Por qué una comparación honesta rinde más que una página de ventas
Los modelos citan pasajes que se sostienen solos y que traen datos comprobables. Una página que dice «somos los mejores» no es citable. Una que dice «en este escenario conviene nosotros, en este otro conviene el competidor, y este es el criterio» sí lo es. Cuesta más escribirla y rinde bastante más.
Cómo trabajamos
Bigbuda opera desde 2010 y lleva más de 2.000 proyectos. Somos Google Partner, Semrush Certified Agency Partner y HubSpot Partner, los tres verificables en los directorios oficiales de cada plataforma, y tenemos 265 reseñas en Google con promedio 5,0.

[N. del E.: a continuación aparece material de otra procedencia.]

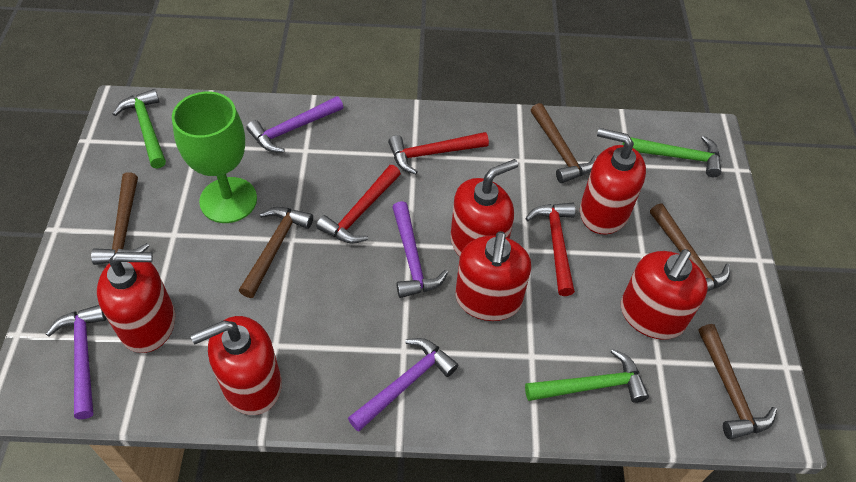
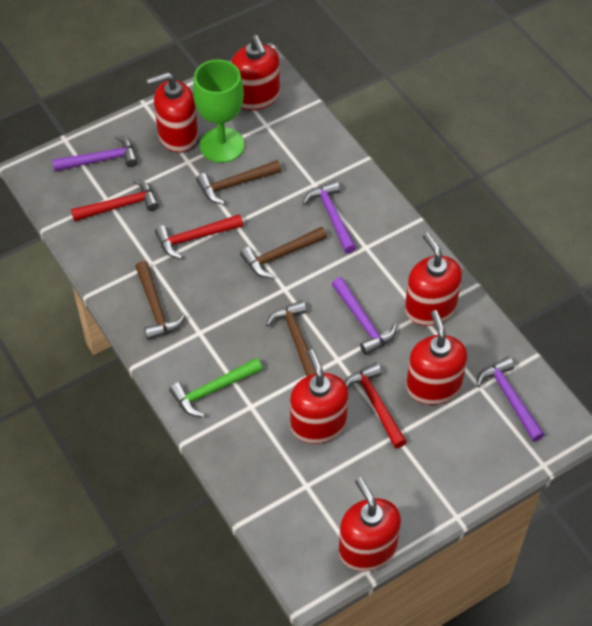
brown hammer: [91,172,149,265] [239,207,313,298] [531,103,597,183] [650,203,730,292] [699,324,777,440] = 5 -> [135,261,186,340] [196,160,282,204] [240,227,327,278] [266,300,316,376] = 4
green hammer: [113,89,166,168] [525,349,649,403] [622,136,722,177] = 3 -> [169,358,262,417] = 1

Publicamos nuestros precios en el sitio. El plan de CRO parte en $620.000 mensuales antes de IVA y el de SEO con AEO y GEO en $590.000, también mensuales y antes de IVA. Prepagar seis meses descuenta 15% y prepagar un año, 30%. La inversión publicitaria nunca va incluida: se paga directo a la plataforma.
El orden es siempre el mismo: primero medimos qué hace el producto con los usuarios que ya llegan, después decidimos dónde invertir.
Cobertura en otras ciudades
Trabajamos con empresas de todo Chile y también fuera del país. El trabajo es remoto y los procesos están pensados para operar a distancia sin perder calidad.
En Chile también trabajamos:
¿Esto sirve si todavía no tengo clientes pagando?
Sirve, pero el foco cambia. Antes de optimizar conversión hay que confirmar que el producto resuelve un problema por el que alguien paga. Si esa parte todavía está en duda, invertir en pauta acelera el gasto, no el aprendizaje. Conviene decirlo antes de firmar nada.
¿Por qué no simplemente aumentar la inversión en Google Ads?
Porque si el embudo pierde gente en el registro o en la activación, más tráfico solo multiplica esa pérdida y sube el costo de adquisición. La pauta rinde cuando el embudo ya convierte. En el orden inverso, tapa el problema en vez de resolverlo.
¿Cuánto tarda en verse resultado?
Los cambios de conversión y activación se notan en semanas porque se miden contra una línea base. El posicionamiento orgánico toma entre tres y seis meses. En SaaS conviene mirar además la retención, que tarda un ciclo de renovación completo en mostrar el efecto real.
¿Trabajan con el equipo de producto o solo con marketing?
Con los dos, y es necesario. Buena parte de lo que mueve la conversión en un SaaS está dentro del producto: el alta, el primer uso, los avisos. Si el trabajo se queda en la página de inicio, el techo llega rápido.
¿Qué pasa si mi competencia es una herramienta internacional?
Es lo habitual y no es malo. Una herramienta global rara vez escribe para el mercado chileno, no habla de facturación local ni de integraciones locales, y casi nunca publica precio en pesos. Ahí hay un espacio concreto que un SaaS chileno puede tomar, sobre todo en las respuestas que dan los asistentes de IA.